*READING PASSAGE*
┄┄┄┄┄┄

2. The electron gun for a color cathode ray tube as claimed in claim 1,
wherein the electron beam passing holes in said control electrode are
rectangular.
3. The electron gun for a color cathode ray tube as claimed in claim 1,
wherein the horizontally elongated slots in said screen electrode are
rectangular.
4. An electron gun for a color cathode ray tube comprising:
a triode including three cathodes, a control electrode, a screen electrode
opposed to said control electrode, and a main lens for focusing and
accelerating an electron beam formed by said triode, wherein said control
electrode includes a plurality of horizontally elongated electron beam
passing holes, each electron beam passing hole having a long axis disposed
in an arrangement direction of the plurality of electron beam passing
holes, said screen electrode includes a first member having a plurality of
horizontally elongated slots and a second member opposed to said main lens
and having a plurality of electron beam passing holes, the first and
second members being coupled so that each slot in said first member
encompasses a corresponding one of the electron beam passing holes in said
second member.
5. An electron gun for a color cathode ray tube as claimed in claim 4,
wherein the electron beam passing hole formed in said control electrode is
rectangular.
6. An electron gun for a color cathode ray tube as claimed in claim 4,
wherein the electron beam passing hole formed in said first member is
rectangular.
7. An electron gun for a color cathode ray tube comprising:
a triode including three cathodes, a control electrode, a screen electrode
opposed to the control electrode, and a main lens for focusing and
accelerating an electron beam formed by said triode, wherein said control
electrode includes an emitting surface opposite said main lens and a
plurality of horizontally elongated electron beam passing holes, each
electron beam passing hole having a long axis disposed in an arrangement
direction of the plurality of electron beam passing holes and said screen
electrode includes a plurality of horizontally elongated slots recessed
from the emitting surface of said screen electrode, each slot encompassing
a corresponding one of the electron beam passing holes.
8. The electron gun for a color cathode ray tube as claimed in claim 7,
wherein the horizontally elongated slots in said screen electrode are
rectangular.
Description
BACKGROUND OF THE INVENTION
The present invention relates to an electron gun for a color cathode ray
tube, and more particularly, to an electron gun for a color cathode ray
tube which can reduce haze around an electron beam spot generated when a
vertical electron beam is over-focused by a nonhomogeneous magnetic field
of a deflection yoke to thereby land on a fluorescent layer.
In general, an electron gun for a color cathode ray tube, mounted in the
neck section of a cathode ray tube for emitting electron beams, comprises
a cathode, a control electrode and a screen electrode, which form a
pre-triode, a plurality of focus electrodes and anode electrodes for
converging and accelerating an electron beam, in each of which three
circular electron beam passing holes are formed.

┄┄┄┄┄┄

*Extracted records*
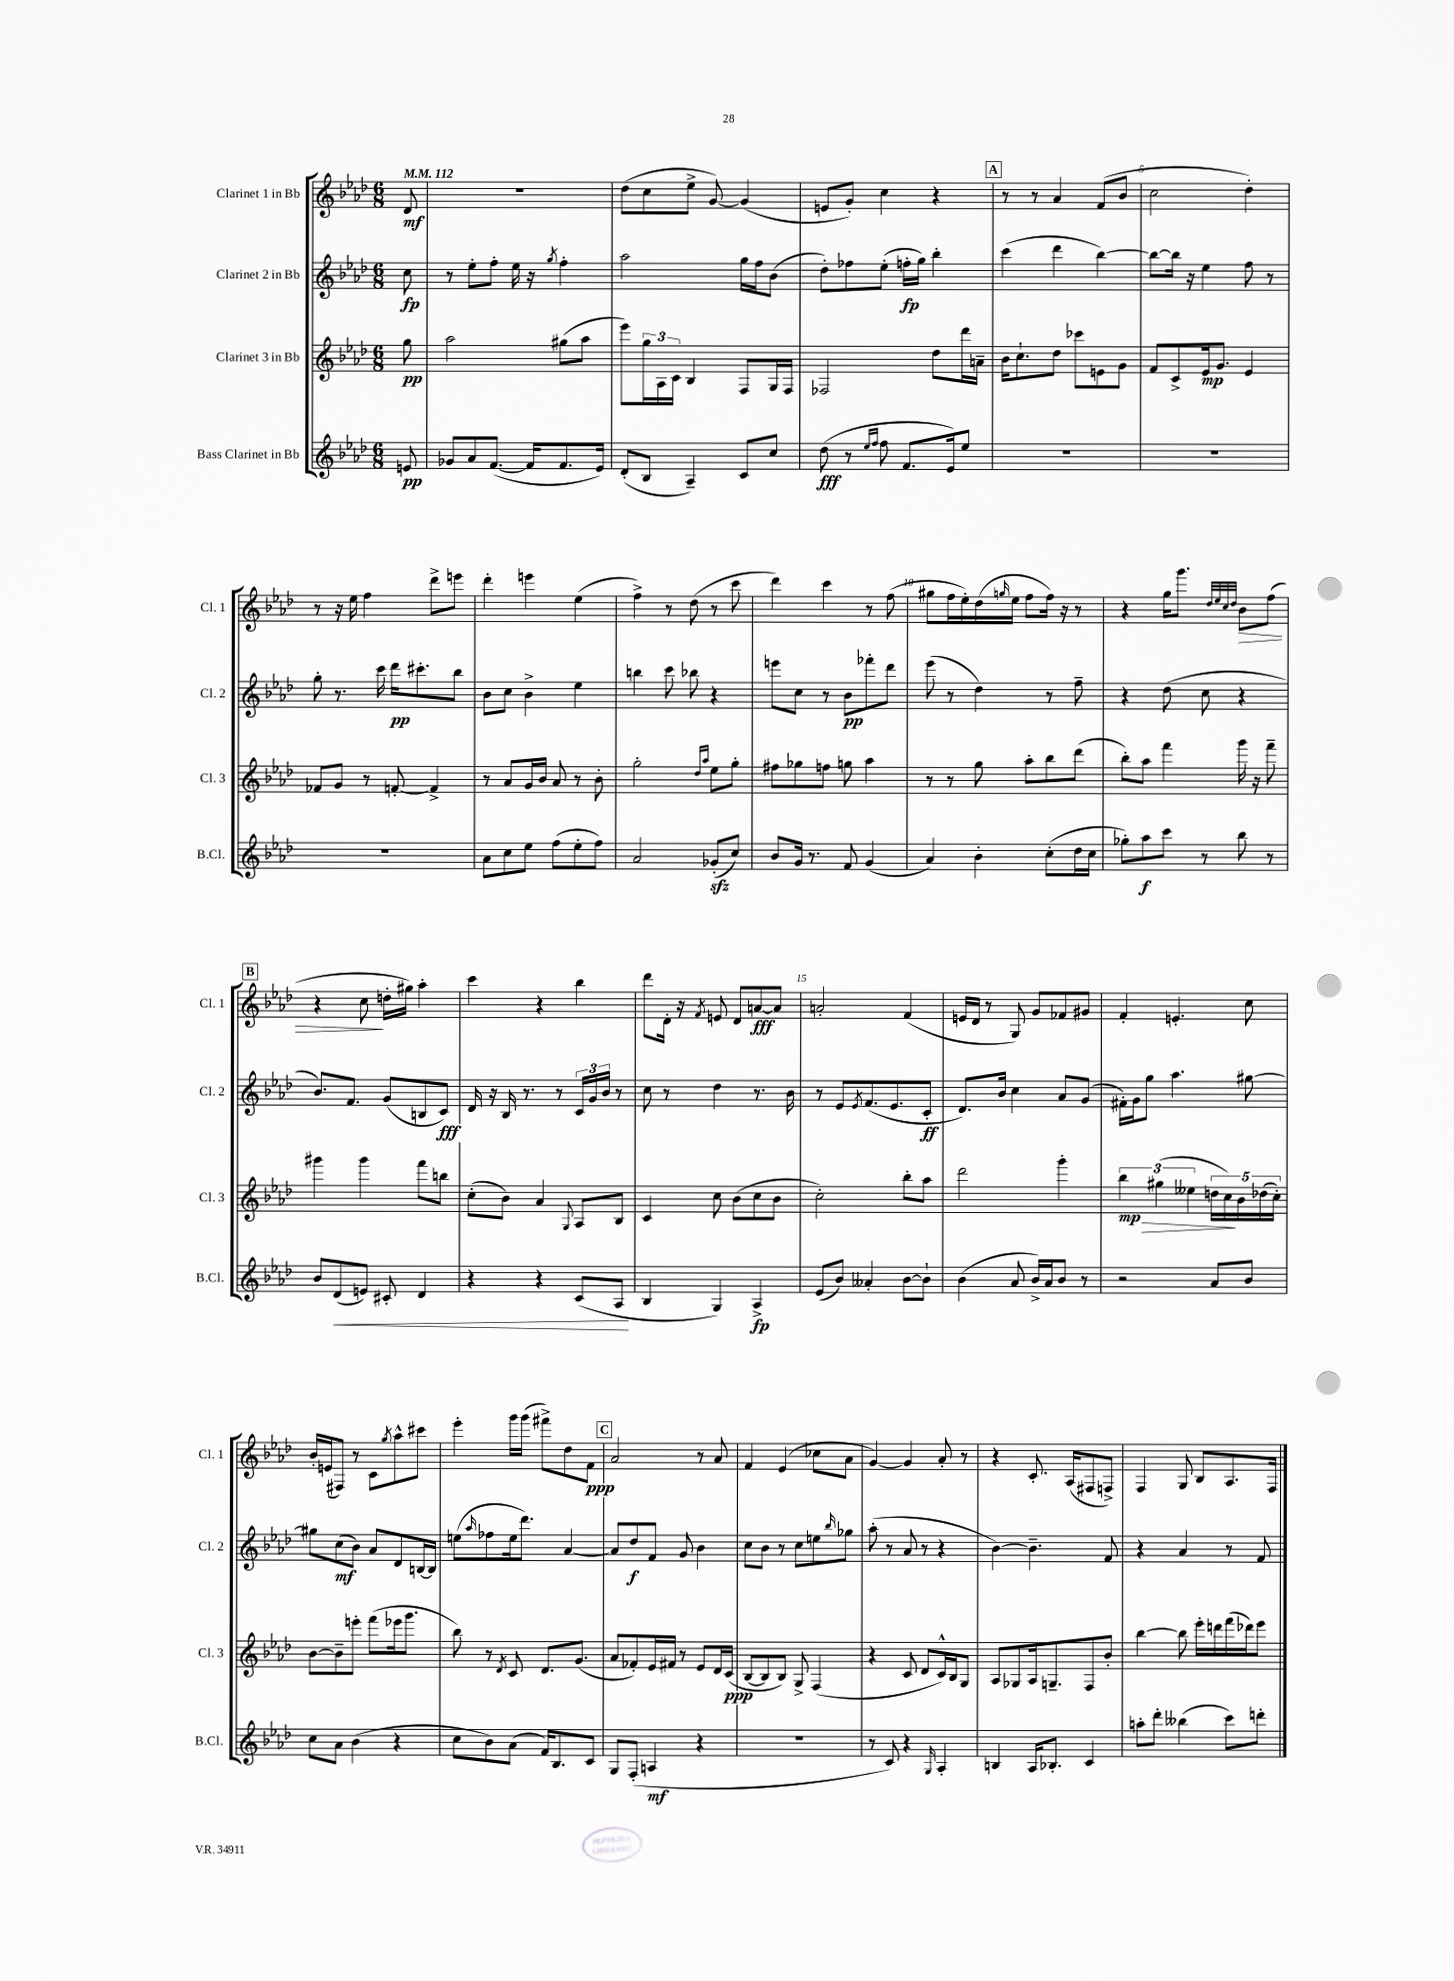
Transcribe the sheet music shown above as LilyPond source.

<<
\new StaffGroup <<
\new Staff = "s0" \with { instrumentName = "Clarinet 1 in Bb" shortInstrumentName = "Cl. 1" } {
    \clef treble \key aes \major \numericTimeSignature \time 6/8 \partial 8 \tempo 4 = 112
    des'8\mf |
    R2. |
    des''8( c''8 ees''8-> g'8~) g'4( |
    e'8 g'8-.) c''4 r4 |
    \mark \markup { \box "A" } r8 r8 aes'4 f'8( bes'8 |
    c''2 des''4-.) |
    r8 r16 ees''16 f''4 des'''8-> e'''8 |
    des'''4-. e'''4 ees''4( |
    f''4->) r8 des''8( r8 c'''8 |
    des'''4) c'''4 r8 f''8( |
    gis''8 f''16 ees''16-.) des''16( \grace { g''16 } ees''16 f''8 f''16) r16 r8 |
    r4 g''16 g'''8. \grace { des''32 ees''32 c''32 des''32 } bes'8\> f''8( |
    \mark \markup { \box "B" } r4 c''8\! d''16-. gis''16) aes''4-. |
    c'''4 r4 bes''4 |
    des'''8 des'16-. r16 \acciaccatura { f'8 } e'8 des'8 a'8~\fff a'8 |
    a'2-. f'4( |
    e'16 des'16 r8 g8) g'8 fes'8 gis'8 |
    f'4-. e'4.-. c''8 |
    bes'16-. e'16( fis8) r8 c'8 \acciaccatura { g''8 } aes''8-^ cis'''8 |
    ees'''4-. g'''16 g'''16( fis'''8->) des''8 f'8\ppp |
    \mark \markup { \box "C" } aes'2 r8 aes'8 |
    f'4 ees'4( ces''8 aes'8 |
    g'4~) g'4 aes'8-. r8 |
    r4 c'8.-. aes16( fis8 f8->) |
    f4 g8 bes8 aes8. f16 \bar "|." |
}
\new Staff = "s1" \with { instrumentName = "Clarinet 2 in Bb" shortInstrumentName = "Cl. 2" } {
    \clef treble \key aes \major \numericTimeSignature \time 6/8 \partial 8
    c''8\fp |
    r8 ees''8-. f''8-. ees''16 r16 \acciaccatura { g''8 } f''4-. |
    aes''2 g''16 f''16 bes'8( |
    des''8-.) fes''8 ees''8-.( f''16-.\fp g''16) bes''4-. |
    \mark \markup { \box "A" } c'''4( des'''4 bes''4~) |
    bes''8~ bes''16 r16 ees''4 f''8 r8 |
    g''8-. r8. c'''16 des'''16\pp cis'''8.-. bes''8 |
    bes'8 c''8 bes'4-> ees''4 |
    b''4 c'''8 bes''8 r4 |
    e'''8 c''8 r8 bes'8\pp fes'''8-. des'''8 |
    ees'''8( r8 des''4) r8 f''8-- |
    r4 des''8( c''8 r4 |
    \mark \markup { \box "B" } bes'8.) f'8. g'8( b8 c'8\fff) |
    des'16 r16 bes16 r8. r8 \tuplet 3/2 { c'16 g'16 bes'16 } r8 |
    c''8 r8 des''4 r8. bes'16 |
    r8 ees'8 \acciaccatura { ees'8 } f'8.( ees'8. c'8-.\ff |
    des'8.) bes'16 c''4 aes'8 g'8( |
    fis'16-.) g'16 g''8 aes''4. gis''8~ |
    gis''8 c''8\mf( bes'8) aes'8 des'8 b16~ b16 |
    e''8( \grace { aes''16 } fes''8 e''16 des'''8.) aes'4~ |
    \mark \markup { \box "C" } aes'8 des''8\f f'8 g'8 bes'4 |
    c''8 bes'8 r8 c''8 e''8 \grace { bes''16 } ges''8 |
    aes''8-.( r8 aes'8 r8 r4 |
    bes'4~) bes'4.-- f'8 |
    r4 aes'4 r8 f'8 \bar "|." |
}
\new Staff = "s2" \with { instrumentName = "Clarinet 3 in Bb" shortInstrumentName = "Cl. 3" } {
    \clef treble \key aes \major \numericTimeSignature \time 6/8 \partial 8
    g''8\pp |
    aes''2 gis''8( aes''8 |
    ees'''8) \tuplet 3/2 { g''16 aes16 c'16 } bes4 f8 g16 f16 |
    fes2 des''8 des'''16 a'16-- |
    \mark \markup { \box "A" } bes'16 c''8.-! des''8 ces'''8 e'8 g'8 |
    f'8 c'8-> ees'16\mp g'8. ees'4 |
    fes'8 g'8 r8 f'8~-. f'4-> |
    r8 aes'8 g'16 bes'16 aes'8 r8 bes'8-. |
    g''2-. \grace { des''16 aes''16 } ees''8 g''8-. |
    fis''8 ges''8 f''8 g''8 aes''4 |
    r8 r8 g''8 aes''8-. bes''8 des'''8( |
    bes''8-.) aes''8 f'''4 g'''16 r16 f'''8-- |
    \mark \markup { \box "B" } gis'''4 gis'''4 f'''8 b''8 |
    c''8-.( bes'8) aes'4 \appoggiatura { g8 } aes8 bes8 |
    c'4 c''8 bes'8( c''8 bes'8 |
    c''2-.) bes''8-. aes''8 |
    des'''2 g'''4-. |
    \tuplet 3/2 { bes''4\mp\> gis''4( eeses''4 } \tuplet 5/4 { d''16 c''16\!) bes'16 des''16( c''16-.) } |
    bes'8~ bes'8-- e'''8-. f'''8( ees'''16 g'''8. |
    bes''8) r8 \acciaccatura { des'8 } c'8 des'8. g'8.( |
    \mark \markup { \box "C" } aes'8 fes'8-.) ees'16 fis'16 r8 ees'8 des'16 c'16\ppp( |
    bes8~ bes8 bes8) g8-> f4( |
    r4 c'8 des'8 c'16-^) bes16 g8 |
    aes8 ges8 aes16 g8.-- f8 bes'8-. |
    bes''4~ bes''8 ees'''16-. d'''16 f'''16( des'''16) ees'''8 \bar "|." |
}
\new Staff = "s3" \with { instrumentName = "Bass Clarinet in Bb" shortInstrumentName = "B.Cl." } {
    \clef treble \key aes \major \numericTimeSignature \time 6/8 \partial 8
    e'8\pp |
    ges'8 aes'8 f'8.~( f'16 f'8. ees'16) |
    des'8-.( bes8 aes4--) c'8 c''8 |
    des''8\fff( r8 \grace { ees''16 f''16 } f''8 f'8. ees'16) ees''8 |
    \mark \markup { \box "A" } R2. |
    R2. |
    R2. |
    aes'8 c''8 ees''8 f''8( ees''8-. f''8) |
    aes'2 ges'8-.\sfz( c''8) |
    bes'8 g'16 r8. f'8 g'4( |
    aes'4) bes'4-. c''8-.( des''16 c''16 |
    ges''8-.) aes''8\f c'''8 r8 bes''8 r8 |
    \mark \markup { \box "B" } bes'8 des'8\<( e'8) cis'8-. des'4 |
    r4 r4 c'8( aes8\! |
    bes4 g4) aes4->\fp |
    ees'8( bes'8) aeses'4-. bes'8~ bes'8-! |
    bes'4( aes'8 bes'16->) aes'16 bes'8 r8 |
    r2 aes'8 bes'8 |
    c''8 aes'8 bes'4( r4 |
    c''8 bes'8) aes'8( f'16) bes8. c'8 |
    \mark \markup { \box "C" } g8 f8-.( a4\mf r4 |
    R2. |
    r8 c'8) r4 \grace { g16 } aes4-. |
    b4 aes16 bes8.-. c'4 |
    a''8-. des'''8-. beses''4( c'''8) d'''8-. \bar "|." |
}
>>
>>
\layout { \context { \Score \override BarNumber.break-visibility = ##(#f #t #t) barNumberVisibility = #(every-nth-bar-number-visible 5) } }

┄┄┄┄┄┄

*DIRECTIVES*
(A) In the electron gun patent text, where is the electron gun for a color cathode ray tube mounted?
(B) Carry the electron gun patent text forward from its last sentence.

*FINAL ANSWERS*
(A) In the neck section of a cathode ray tube.

(B)
Since the conventional electron gun for a color cathode ray tube
constructed as described above converges and accelerates the electron beam
generated from the cathode without changing its surface shape, when the
electron beam is deflected to the periphery of a fluorescent layer under
the influence of a deflection yoke, the electron beam is distorted by a
nonhomogeneous magnetic field, thereby making it impossible to obtain a
sharp picture.
To solve the aforementioned problem, as shown in FIG. 1, in the prior art,
a recessed and horizontally elongated slot 12a is formed in the emitting
surface of the screen electrode 12 located adjacent to the control
electrode 11 of a triode to thereby correct for the influence of the
nonhomogeneous magnetic field of the deflection yoke.
As described above, the formation of the horizontally elongated slot 12a in
the emitting surface of the screen electrode 12 is for reducing the
spherical aberration occurring within a main lens M and a deflection
magnetic field and the perpendicular deflection distortion. However, it
requires the prefocus lens P to be strengthened, thereby increasing the
magnification of the pre-focus, causing the beam radius within the
prefocus lens P to be reduced, thereby enlarging the virtual object point
of a perpendicular beam, and finally resulting in the increase of the
radius of the electron beam spot landing on a screen surface S. Therefore,
although the deflection distortion in the center of the screen is reduced,
since the radius of the electron beam spot therein is increased, the
overall resolution is reduced, centering around the screen center which is
a most vital part in the cathode ray tube. In other words, the image
resolution in the periphery of the screen can be improved but the
resolution in the center thereof is reduced.
To solve the aforementioned problem, as disclosed in U.S. Pat. No.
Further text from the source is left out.